Dexter Bullard has been training actors for over twenty years, and
at The Theatre School since 2001. He trained as an actor at Northwestern
University under David Downs who studied under the celebrated Alvina Krause. After becoming extremely interested in experimental, original-creation, and
international theater, Dexter moved to theatre directing and producing his own
work. During this period he worked at The Next Theatre in Evanston, received
his MFA in Performance from the School of the Art Institute of Chicago, studied
yoga and tai chi, and developed his own works in collaboration with actors.
At Next, Dexter moved from Intern to Associate Artistic Director and launched a
second-stage program called The Next Lab. At the Lab from 1990 until 1994,
Dexter produced and directed plays, adaptations, and original creations
including his production of Bouncers which swept five Jeff Citations and
ran for eleven months. Also at The Lab, he first worked with the 16
year-old actor Michael Shannon and the 24 year-old actor/playwright Tracy Letts producing
the first production of Tracy’s first play Killer Joe.

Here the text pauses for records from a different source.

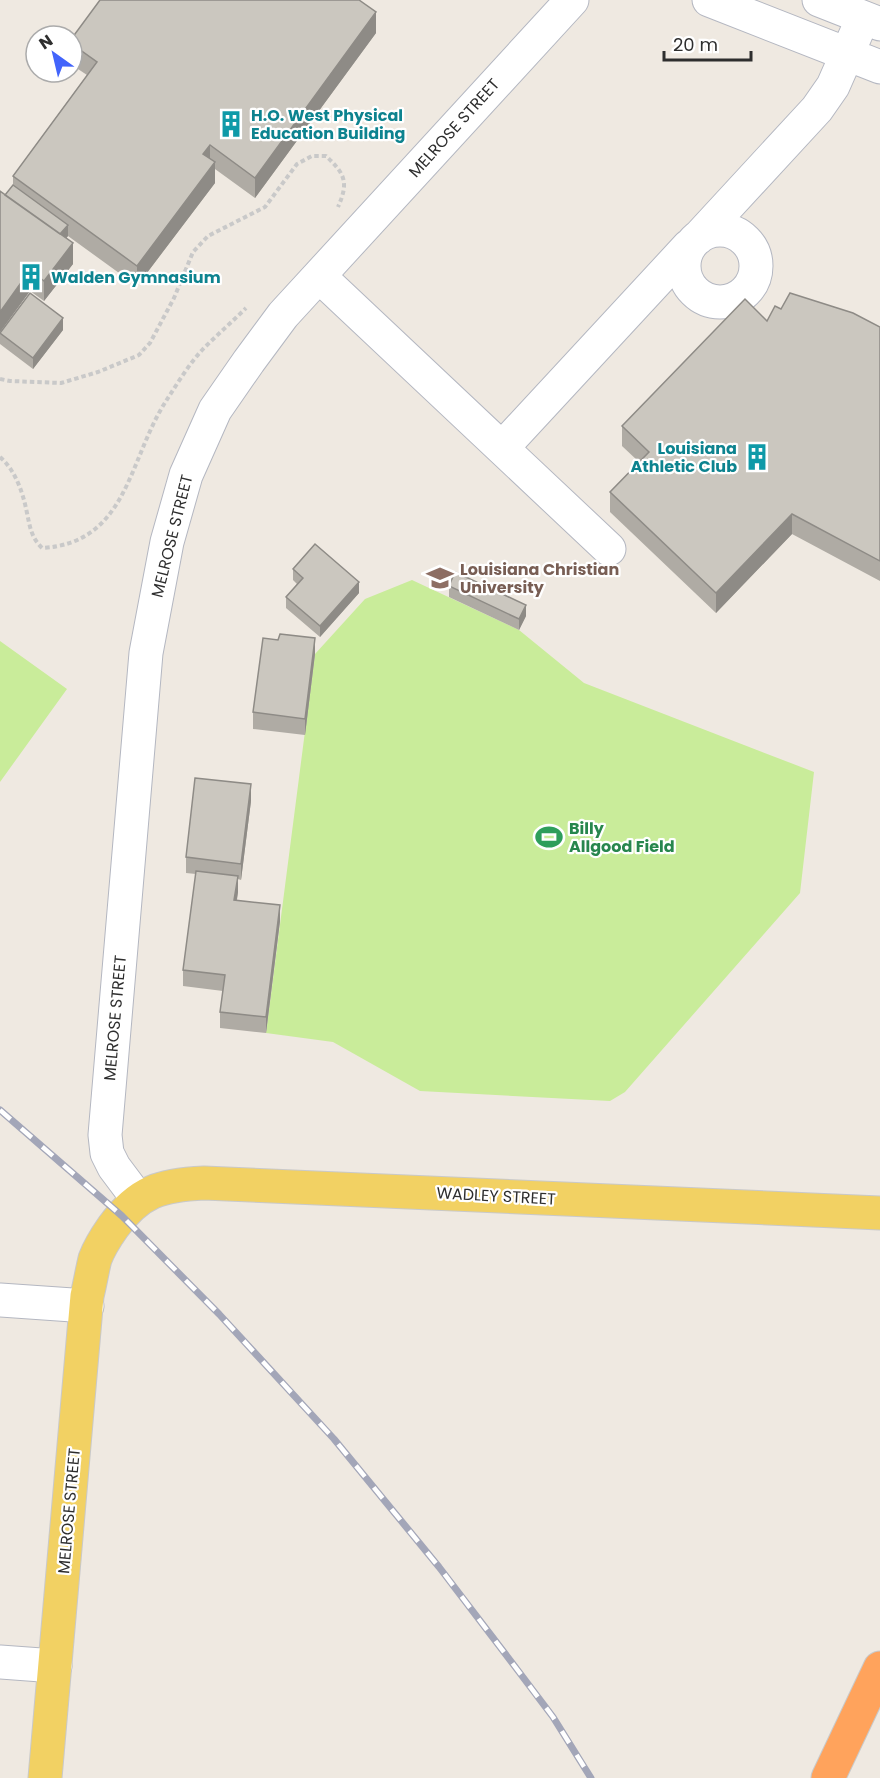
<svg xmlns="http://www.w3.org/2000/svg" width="880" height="1778" viewBox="0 0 880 1778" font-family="Poppins,sans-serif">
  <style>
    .pitch { fill: #c9ec9a }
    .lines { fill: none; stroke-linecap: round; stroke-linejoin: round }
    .minor-casing { stroke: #b4b7c1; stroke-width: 35 }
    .major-casing { stroke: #c9c9c9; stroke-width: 35 }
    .highway-casing { stroke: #c9c9c9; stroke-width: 35 }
    .path { stroke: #c9c9c9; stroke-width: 4; stroke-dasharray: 4.5 3; stroke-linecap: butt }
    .minor { stroke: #fff; stroke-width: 33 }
    .major { stroke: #f2d163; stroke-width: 33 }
    .highway { stroke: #ffa35c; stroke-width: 33 }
    .rail-casing { stroke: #a3a6b8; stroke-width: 7 }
    .rail { stroke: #fff; stroke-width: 4.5; stroke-dasharray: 14; stroke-linecap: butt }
    .wall { fill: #afaba4 }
    .shaded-wall { fill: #8e8b86 }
    .building { fill: #cbc7bf; stroke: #8e8b86; stroke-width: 1.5 }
    .labels { text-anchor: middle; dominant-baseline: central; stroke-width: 4.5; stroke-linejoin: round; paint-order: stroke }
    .culture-label { font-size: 16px; font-weight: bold; fill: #0d838f; stroke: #fff; text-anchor: start }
    .street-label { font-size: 16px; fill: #2e2e2e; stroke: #fff }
    .education-label { font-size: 16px; font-weight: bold; fill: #785e54; stroke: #fff; text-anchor: start }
    .leisure-label { font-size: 16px; font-weight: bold; fill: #27864d; stroke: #fff; text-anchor: start }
  </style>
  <rect width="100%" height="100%" fill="#efe9e1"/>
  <path class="pitch" d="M412,580L519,630L584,683L814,772L800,893L625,1092L610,1101L420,1091L333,1042L266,1033L315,654L365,599Z
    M0,641L67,689L0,782Z"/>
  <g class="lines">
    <defs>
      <path id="minor" d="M709,0L880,67
        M819,0L880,24
        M684 266a36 36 0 1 1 72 0a36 36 0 1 1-72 0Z
        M698,238L817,109L833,86L863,18
        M319,276L609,549
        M502,448L689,246
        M138,1199L114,1167L107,1153L105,1135L146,653L167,542L186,475L215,410L249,361L283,315L572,0
        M0,1300L87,1306
        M0,1662L55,1666"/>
      <path id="major" d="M45,1778L87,1296C90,1284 92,1271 95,1259C99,1248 106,1237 113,1227C139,1191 161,1185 204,1183L880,1213"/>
      <path id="highway" d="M828,1778L880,1668"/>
    </defs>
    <use href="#minor" class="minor-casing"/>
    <use href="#major" class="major-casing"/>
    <use href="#highway" class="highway-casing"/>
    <path class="path" d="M0,379L10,381L61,383L98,372L139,355L150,343L174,298L193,252L208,236L265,207L297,164L312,156H326C345,174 349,182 338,207
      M0,457C16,471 23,493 27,513C30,527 31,537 42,548C128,543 128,460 166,401C177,384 189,364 203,349C217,335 232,322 246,308"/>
    <use href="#minor" class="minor"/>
    <use href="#major" class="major"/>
    <use href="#highway" class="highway"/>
    <defs>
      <path id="rail" d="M0,1110L122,1216L219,1314L334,1439L439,1567L513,1664L553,1717L591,1778"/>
    </defs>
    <use href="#rail" class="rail-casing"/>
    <use href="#rail" class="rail"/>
  </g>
  <path class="wall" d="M376,33L255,198L215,169V183L137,286L68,236L66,238L73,264L44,301L30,291L0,332V191L5,195L13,185V176L87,75L72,65V38Z
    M767,321L880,327V581L792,534L716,613L610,512V492L639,462L622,446V426Z
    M63,330L33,369L0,344V333Z
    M293,569L359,593L320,637L286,608V597L297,584L293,580Z
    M449,586L526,616L519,630L449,597Z
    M315,654L305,735L253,729V712Z
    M251,801L241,880L238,879V892L237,900L280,921L266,1033L220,1028V1012L223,991L183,986V970L196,874L186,873V857Z"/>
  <path class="shaded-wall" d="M376,12V33L255,198V178Z
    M210,145V165L203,154Z
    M215,162V183L137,286V266Z
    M68,225V236L56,251V240Z
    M73,243V264L44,301V281Z
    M30,270V291L0,332V312Z
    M63,318V330L33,369V358Z
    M792,514V534L716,613V593Z
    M359,582V593L320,637V626Z
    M526,605V616L519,630V619Z
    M315,638V654L305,735V719Z
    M251,784V801L241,880V864Z
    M238,876V892L234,916V900Z
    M280,905V921L266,1033V1017Z"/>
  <path class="building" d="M100,0H359L376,12L255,178L210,145L203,154L215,162L137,266L13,176L97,62L72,44V38Z
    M13,185L68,225L60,234L5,195Z
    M0,191L73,243L44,281L30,270L0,312Z
    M30,293L63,318L33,358L0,333Z
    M790,293L853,313L880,327V561L792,514L716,593L610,492L649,452L622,426L745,299L767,321L775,306L781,309Z
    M315,544L359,582L320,626L286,597L303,578L293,569Z
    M455,572L526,605L519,619L449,586Z
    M280,634L315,638L305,719L253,712L263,638L278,640Z
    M195,778L251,784L241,864L186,857Z
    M196,871L238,876L234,900L280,905L266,1017L220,1012L225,975L183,970Z"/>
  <defs>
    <symbol id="building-bare" viewBox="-9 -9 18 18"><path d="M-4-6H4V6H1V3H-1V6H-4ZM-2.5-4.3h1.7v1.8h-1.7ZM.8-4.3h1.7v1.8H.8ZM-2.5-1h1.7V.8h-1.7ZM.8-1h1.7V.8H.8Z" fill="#0f9aa8" stroke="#fff" stroke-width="2.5" paint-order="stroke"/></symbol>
    <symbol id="university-bare" viewBox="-9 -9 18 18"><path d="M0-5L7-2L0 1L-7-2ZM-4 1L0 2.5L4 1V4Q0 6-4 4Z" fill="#8d6e63" stroke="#fff" stroke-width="2.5" paint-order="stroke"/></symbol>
    <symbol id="stadium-bare" viewBox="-9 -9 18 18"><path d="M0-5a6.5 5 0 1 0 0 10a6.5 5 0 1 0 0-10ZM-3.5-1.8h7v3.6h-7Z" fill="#2e9e5b" stroke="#fff" stroke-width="2.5" paint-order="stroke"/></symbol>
  </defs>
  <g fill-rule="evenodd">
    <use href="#building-bare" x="212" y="105" width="38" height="38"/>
    <use href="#building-bare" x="12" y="258" width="38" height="38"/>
    <use href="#building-bare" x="738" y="438" width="38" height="38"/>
    <use href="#university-bare" x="421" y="559" width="38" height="38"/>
    <use href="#stadium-bare" x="530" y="818" width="38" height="38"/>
  </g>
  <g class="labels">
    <g class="culture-label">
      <text x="251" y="115">H.O. West Physical<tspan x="251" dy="18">Education Building</tspan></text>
      <text x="51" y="277">Walden Gymnasium</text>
      <text x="737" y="448" text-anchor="end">Louisiana<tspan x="737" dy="18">Athletic Club</tspan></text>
    </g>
    <g class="street-label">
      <text transform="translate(454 128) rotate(-48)">MELROSE STREET</text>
      <text transform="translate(172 536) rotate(-76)">MELROSE STREET</text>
      <text transform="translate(115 1018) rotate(-85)">MELROSE STREET</text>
      <text transform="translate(496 1196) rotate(3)">WADLEY STREET</text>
      <text transform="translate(69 1511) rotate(-85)">MELROSE STREET</text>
    </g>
    <g class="education-label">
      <text x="460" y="569">Louisiana Christian<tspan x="460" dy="18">University</tspan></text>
    </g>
    <g class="leisure-label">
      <text x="569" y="828">Billy<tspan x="569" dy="18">Allgood Field</tspan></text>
    </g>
  </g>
  <g transform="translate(54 54) rotate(326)"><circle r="28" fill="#ffffff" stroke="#ababab" stroke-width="1.5"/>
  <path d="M0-4.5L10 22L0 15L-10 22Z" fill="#4264fb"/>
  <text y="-9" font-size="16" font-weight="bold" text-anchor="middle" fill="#2e2e2e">N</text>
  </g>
  <path d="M664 51v9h87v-9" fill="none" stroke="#2e2e2e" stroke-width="3"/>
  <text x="673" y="51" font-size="18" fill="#2e2e2e" stroke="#ffffff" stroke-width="4.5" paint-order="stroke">20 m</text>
</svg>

In 1995, Dexter founded a physical theater company called Plasticene, whose
ensemble began creating non-scripted, non-verbal, high-impact, visual/sonic,
object-based theatre pieces. The company was inspired by the work of Etienne
Decroux, Jacques Copeau, Eugenio Barba, Theatre Repere, Carbone 14, Goat
Island, Tadeusz Kantor, Pina Bausch, as well as industrial and post-punk
subcultures. To further his creative tools for developing the work, Dexter
studied mime at L’Ecole du Mime Corporal de Montréal, contact improvisation
with Steve Paxton and Nancy Stark Smith, authentic movement, and butoh dance.

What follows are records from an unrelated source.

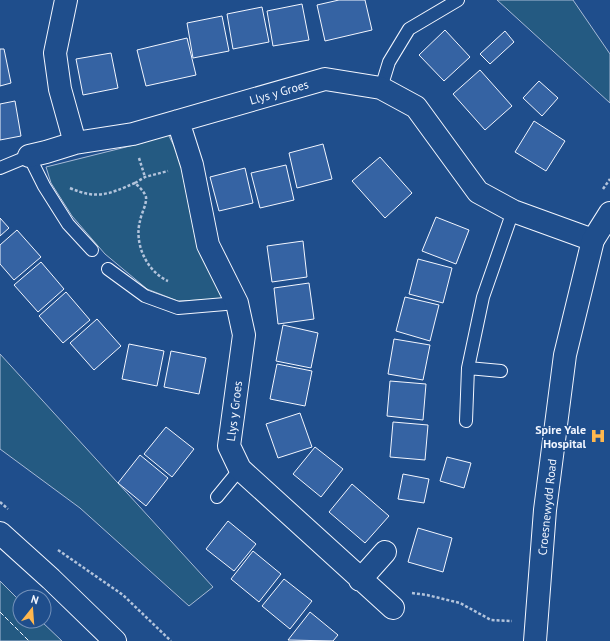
<svg xmlns="http://www.w3.org/2000/svg" width="610" height="641" viewBox="0 0 610 641" font-family="'PT Sans',sans-serif">
  <style>
    .green { fill: #245a82; stroke: #a8bbd7 }
    .building { fill: #3563a3; stroke: #f2f6ff }
    .lines { fill: none; stroke-linecap: round; stroke-linejoin: round }
    .service-casing { stroke: #f2f6ff; stroke-width: 14 }
    .minor-casing { stroke: #f2f6ff; stroke-width: 24 }
    .tertiary-casing { stroke: #f2f6ff; stroke-width: 24 }
    .path { stroke: #b3c4dc; stroke-width: 2.5; stroke-dasharray: 3 2; stroke-linecap: butt }
    .service { stroke: #1f4e8c; stroke-width: 12 }
    .minor { stroke: #1f4e8c; stroke-width: 22 }
    .tertiary { stroke: #1f4e8c; stroke-width: 22 }
    .fence { stroke: #f2f6ff; stroke-width: 1; stroke-dasharray: 5 2; stroke-linecap: butt }
    .labels { text-anchor: middle; dominant-baseline: central; stroke-width: 3; stroke-linejoin: round; paint-order: stroke }
    .street-label { font-size: 12px; fill: #f2f6ff; stroke: #1f4e8c }
    .poi-label { font-size: 12px; font-weight: bold; fill: #f2f6ff; stroke: #1f4e8c; text-anchor: end }
  </style>
  <rect width="100%" height="100%" fill="#1f4e8c"/>
  <path class="green" d="M497,0H573L610,54V103Z
    M168,134L182,162L227,299L178,301L147,289L105,254L72,216L51,183L46,167L142,143Z
    M0,354L213,587L189,606L80,508L0,449Z
    M0,581L20,601V621H41L62,641H0Z"/>
  <path class="building" d="M339,0H365L372,30L325,41L317,5Z
    M302,4L309,40L273,46L267,11Z
    M262,7L269,42L233,49L227,14Z
    M222,16L229,51L193,58L187,23Z
    M445,30L470,57L444,81L419,55Z
    M505,31L514,42L490,64L480,54Z
    M187,38L196,75L146,86L137,50Z
    M0,49H4L11,83L0,86Z
    M111,53L118,88L83,95L76,59Z
    M480,70L512,106L485,130L453,94Z
    M539,81L558,98L542,116L523,98Z
    M15,101L21,136L0,140V104Z
    M534,121L565,141L546,171L515,152Z
    M323,144L332,179L297,188L289,153Z
    M380,157L412,193L385,218L352,181Z
    M286,165L294,200L260,208L251,173Z
    M245,168L253,203L219,211L210,177Z
    M436,217L469,230L456,264L422,251Z
    M0,218L9,228L0,236Z
    M17,230L41,257L14,280L0,264V245Z
    M303,241L307,277L272,282L267,246Z
    M418,259L452,268L443,303L409,294Z
    M41,262L64,289L38,312L14,285Z
    M309,283L314,319L278,324L274,288Z
    M66,292L90,320L63,343L39,316Z
    M405,297L439,305L430,341L396,331Z
    M97,319L121,346L94,370L70,343Z
    M283,325L318,333L311,368L276,361Z
    M394,339L430,345L423,380L388,374Z
    M129,344L164,351L157,386L122,379Z
    M171,351L206,358L199,394L164,387Z
    M277,364L312,371L305,406L270,399Z
    M390,381L426,384L423,420L387,416Z
    M300,413L312,447L278,458L266,424Z
    M393,422L428,425L425,460L390,457Z
    M166,427L194,449L172,477L144,454Z
    M315,447L343,469L321,497L293,474Z
    M140,455L168,478L146,506L118,483Z
    M447,457L471,463L464,488L440,481Z
    M403,474L429,479L424,503L398,499Z
    M352,484L389,516L365,543L329,512Z
    M228,521L256,544L234,571L206,549Z
    M418,528L452,538L443,572L408,562Z
    M253,551L281,574L259,602L231,579Z
    M284,579L312,601L290,629L262,606Z
    M310,612L338,635L333,641L288,640Z"/>
  <g class="lines">
    <g class="service-casing">
      <path id="service" d="M381,88L389,62L409,29L458,0
        M0,168L29,156L44,186L68,224L92,250
        M108,269L145,296L178,308L237,303
        M468,368L501,371
        M466,421L468,368L483,297L513,211
        M217,497L240,469"/>
    </g>
    <g class="minor-casing">
      <path id="minor" d="M66,0L55,53L60,89L75,143
        M178,121L192,165L208,245L237,303L244,335L229,446L240,469L393,608
        M29,156L46,152L75,143L133,134L325,79L381,88L416,107L478,192L513,211L593,240
        M0,533L51,579L115,641
        M360,580L385,552"/>
    </g>
    <g class="tertiary-casing">
      <path id="tertiary" d="M535,641L545,510L565,355L593,240L610,213"/>
    </g>
    <path class="path" d="M139,158L145,177
      M135,183L145,177L168,171
      M70,188C97,200 109,194 135,183C139,187 144,191 146,197C147,204 141,214 140,221C134,243 146,271 168,281
      M603,189L610,179
      M0,502L8,509
      M58,550L123,595L171,641
      M412,593L427,595L460,603L491,620L512,621"/>
    <use href="#service" class="service"/>
    <use href="#minor" class="minor"/>
    <use href="#tertiary" class="tertiary"/>
    <path class="fence" d="M0,612L29,641"/>
  </g>
  <defs>
    <g id="hospital-bare" transform="scale(1.2)"><path d="M-5-5h3v3.5h4V-5h3V5h-3V1.5h-4V5h-3Z" fill="#ffb74d" stroke="#1f4e8c" stroke-width="2.5" paint-order="stroke"/></g>
  </defs>
  <g fill-rule="evenodd">
    <use href="#hospital-bare" x="598" y="436"/>
  </g>
  <g class="labels">
    <g class="street-label">
      <text transform="translate(279 92) rotate(-16)">Llys y Groes</text>
      <text transform="translate(234 411) rotate(-83)">Llys y Groes</text>
      <text transform="translate(547 507) rotate(-84)">Croesnewydd Road</text>
    </g>
    <g class="poi-label">
      <text x="586" y="429">Spire Yale<tspan x="586" dy="14">Hospital</tspan></text>
    </g>
  </g>
  <g transform="translate(32 609) rotate(17)"><circle r="19" fill="#1f4e8c" stroke="#7391ba"/>
  <path d="M0-3L7 15L0 10L-7 15Z" fill="#ffb74d"/>
  <text y="-6" font-size="11" font-weight="bold" text-anchor="middle" fill="#f2f6ff">N</text>
  </g>
</svg>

Over seventeen years with Plasticene, Dexter directed and created seventeen
original works produced thirty-two times and seen in Chicago, New York, and
Edinburgh.
In 1996, Dexter was recommended to direct for The Second City—Chicago’s renown
improvisational comedy mecca. Learning Spolin-based games and improvisation as
well as “new format” sketch-writing as developed by the likes of Del Close,
Adam McKay, and Mick Napier was a revelation to his directing work and work
with Plasticene. Dexter directed two original Second City revues — one for
Detroit and one for ETC.
After Next Theatre, Dexter continued an award-winning directing career focusing
on new plays and second productions spanning Chicago, New York, and, in 2019,
Los Angeles. Recently he directed Tracy Letts’ Linda Vista and Annie
Baker’s The Flick at Steppenwolf as well as Yaël Farber’s Mies Julie, Roy Williams’ Sucker Punch, and Annie Baker’s Circle Mirror
Transformation all at Victory Gardens Theatre. He directed Craig Wright’s Grace on Broadway starring Paul Rudd, Michael Shannon, Kate Arrington, and Ed Asner. Off-Broadway, he directed Tracy Letts’ Bug for which he won the
Lucille Lortel Award, a Drama Desk Nomination, and two Obie awards, as
well as Craig Wright’s plays Mistakes Were Made and Lady. Other
credits include directing the world premieres of Dan LeFranc’s The Big Meal at American Theater Company, Brett Neveu’s Odradek at House Theatre, and
his Gas for Less at Goodman Theatre. Dexter has directed for Chicago’s A
Red Orchid many times including In the Solitude of Cotton Fields, Bug, Place
of Angels, and ’Tis Pity She’s a Whore.
In 1995, Dexter began teaching acting by blending American-influenced
Stanislavski technique, Chicago “storefront” style, Spolin-based improvisation,
Shurtleff analysis, and physical theatre at UIC Theatre, Second City, The
Actors Studio, Columbia College, and Roosevelt University. Joining the faculty
at DePaul, he has taught in the BFA 1, BFA 2 and MFA 1 acting tracks for
seventeen years. At The Theatre School, Dexter is the Artistic Director of
productions in the Watts Theatre and has directed
ten student productions and six graduate showcases in New York, Chicago, and
Los Angeles. Recently at DePaul, he has taught actors like Joe Keery (Stranger
Things), Olga Aguilar (Westworld), Lisandra Tena (Fear the
Walking Dead), Ashton Durant (Moonlight), Celeste Cooper and Glenn
Davis (both made Steppenwolf ensemble members), as well as over a hundred
working actors, ensemble members, writers, directors, company founders, casting
directors, authors, teachers, coaches, and college professors.